New York Rep. Alexandria Ocasio-Cortez clashed with Fox News host Laura Ingraham on social media on Friday over the coronavirus and its alleged effects on communities of color.
Although The Atlantic claims there is little public data on the effect of COVID-19 on specific populations, Ocasio-Cortez claimed that COVID-19 deaths are “disproportionately spiking” in black and brown communities. The 30-year-old representative said that environmental racism, redlining, and the wealth gap are the equivalent of “underlying health conditions” that will cause communities of color to be hit the hardest from the pandemic.
“Inequality is a comorbidity,” she said. “COVID relief should be drafted with a lens of reparations.”
In response, Ingraham fired back at the progressive congresswoman by pointing to her former position as a bartender.
“The Doctor of Mixology will save us!” the Fox News host wrote.
Ocasio-Cortez hit back by taking aim at Ingraham’s recent promotion of a coronavirus treatment that was reportedly removed from Twitter.
“Didn’t you just put a doctor on your show who faked their employment at Lenox Hill hospital and touted a COVID ‘treatment’ that you tweeted & Twitter had to remove because a man may have died trying self-administer it?”
“I’m sorry, why are you on TV again?” she asked afterward.
As reported by Politico , Twitter deemed that Ingraham’s post broke its rules on misinformation. In her post, the pundit touted the antimalarial drug hydroxychloroquine, which has been pushed by President Donald Trump and shown early promise for treating coronavirus. However, the lack of clinical trial research and the possible dangers of the drug has caused public health officials to warn of jumping to its effectiveness before the proper data is released.
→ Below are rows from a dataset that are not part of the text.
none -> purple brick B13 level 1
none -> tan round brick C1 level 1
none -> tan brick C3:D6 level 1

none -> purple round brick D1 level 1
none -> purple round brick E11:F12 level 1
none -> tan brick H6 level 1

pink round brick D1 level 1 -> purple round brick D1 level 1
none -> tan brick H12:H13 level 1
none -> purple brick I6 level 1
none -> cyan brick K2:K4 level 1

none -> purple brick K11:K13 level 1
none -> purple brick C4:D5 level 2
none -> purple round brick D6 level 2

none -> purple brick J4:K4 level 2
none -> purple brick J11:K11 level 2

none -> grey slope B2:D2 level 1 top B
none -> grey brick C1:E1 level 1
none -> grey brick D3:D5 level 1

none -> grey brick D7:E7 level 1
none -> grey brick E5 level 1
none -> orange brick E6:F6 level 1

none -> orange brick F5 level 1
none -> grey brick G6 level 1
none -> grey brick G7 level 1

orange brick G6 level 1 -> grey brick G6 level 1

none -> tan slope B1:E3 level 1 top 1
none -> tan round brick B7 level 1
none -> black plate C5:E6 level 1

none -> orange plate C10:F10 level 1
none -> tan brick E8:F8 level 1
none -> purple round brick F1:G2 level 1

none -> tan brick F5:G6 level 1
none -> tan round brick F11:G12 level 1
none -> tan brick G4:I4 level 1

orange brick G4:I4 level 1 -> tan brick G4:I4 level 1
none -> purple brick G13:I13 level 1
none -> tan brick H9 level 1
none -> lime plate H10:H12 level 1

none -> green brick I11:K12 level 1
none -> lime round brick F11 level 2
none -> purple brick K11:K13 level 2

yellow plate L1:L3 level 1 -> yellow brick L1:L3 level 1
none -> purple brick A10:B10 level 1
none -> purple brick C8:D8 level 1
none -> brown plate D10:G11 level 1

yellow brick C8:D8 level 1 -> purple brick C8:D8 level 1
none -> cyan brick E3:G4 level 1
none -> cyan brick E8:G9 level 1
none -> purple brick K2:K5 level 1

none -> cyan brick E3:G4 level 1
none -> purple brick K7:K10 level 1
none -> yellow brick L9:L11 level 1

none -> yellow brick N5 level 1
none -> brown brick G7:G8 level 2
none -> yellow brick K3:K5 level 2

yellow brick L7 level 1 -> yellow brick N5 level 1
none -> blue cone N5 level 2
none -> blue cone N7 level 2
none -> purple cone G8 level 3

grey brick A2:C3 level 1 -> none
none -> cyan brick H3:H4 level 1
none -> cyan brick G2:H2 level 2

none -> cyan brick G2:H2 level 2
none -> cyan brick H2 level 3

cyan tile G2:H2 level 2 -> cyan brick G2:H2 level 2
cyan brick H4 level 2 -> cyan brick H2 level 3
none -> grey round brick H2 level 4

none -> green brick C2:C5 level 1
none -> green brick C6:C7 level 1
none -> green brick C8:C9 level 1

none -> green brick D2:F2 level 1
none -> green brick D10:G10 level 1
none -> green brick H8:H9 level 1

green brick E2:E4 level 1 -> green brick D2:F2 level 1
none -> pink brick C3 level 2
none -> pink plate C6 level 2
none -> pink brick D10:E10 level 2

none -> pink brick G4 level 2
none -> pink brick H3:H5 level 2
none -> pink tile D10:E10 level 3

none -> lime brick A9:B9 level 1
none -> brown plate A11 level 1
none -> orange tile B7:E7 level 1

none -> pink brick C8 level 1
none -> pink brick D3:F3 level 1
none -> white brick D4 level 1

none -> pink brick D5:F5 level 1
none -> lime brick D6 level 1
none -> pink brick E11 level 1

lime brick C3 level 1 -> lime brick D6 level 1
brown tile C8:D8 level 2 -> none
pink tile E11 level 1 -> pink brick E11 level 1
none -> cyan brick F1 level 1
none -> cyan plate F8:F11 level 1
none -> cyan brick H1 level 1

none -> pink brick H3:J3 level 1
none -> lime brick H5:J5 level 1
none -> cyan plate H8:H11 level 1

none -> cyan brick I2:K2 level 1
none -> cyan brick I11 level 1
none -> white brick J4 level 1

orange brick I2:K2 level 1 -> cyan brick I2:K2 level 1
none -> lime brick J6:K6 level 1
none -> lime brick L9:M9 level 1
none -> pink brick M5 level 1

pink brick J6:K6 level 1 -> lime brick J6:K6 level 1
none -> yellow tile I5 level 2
The removal of Ingraham’s comment came as Vanity Fair’s Gabriel Sherman claimed that Fox News was worried about facing legal action over its purportedly misleading coronavirus coverage.
Laura Ingraham is definitely not mad that Twitter forced her to delete a tweet that made misleading claims about hydroxychloroquine. pic.twitter.com/8qOiVEBMg1
— Justin Baragona (@justinbaragona) April 1, 2020
Despite a lack of data on coronavirus’ effects on specific communities, USA Today reported that lawmakers, advocates, and public health experts are worried that blacks, Latinos, and Native Americans — who reportedly have “many underlying health conditions” — will be hit hardest from coronavirus due to a lack of equal access to treatment and tests.
“The virus is an equal-opportunity crisis … but the impact and the burden of it is not going to be shared equally,” said Dr. Ashwin Vasan, a public health expert and assistant professor at Columbia University in New York City.
Vasan argued that officials should release information on race and coronavirus to help map out communities that are already struggling with care and resources, as well as those that have populations with disproportionate health conditions.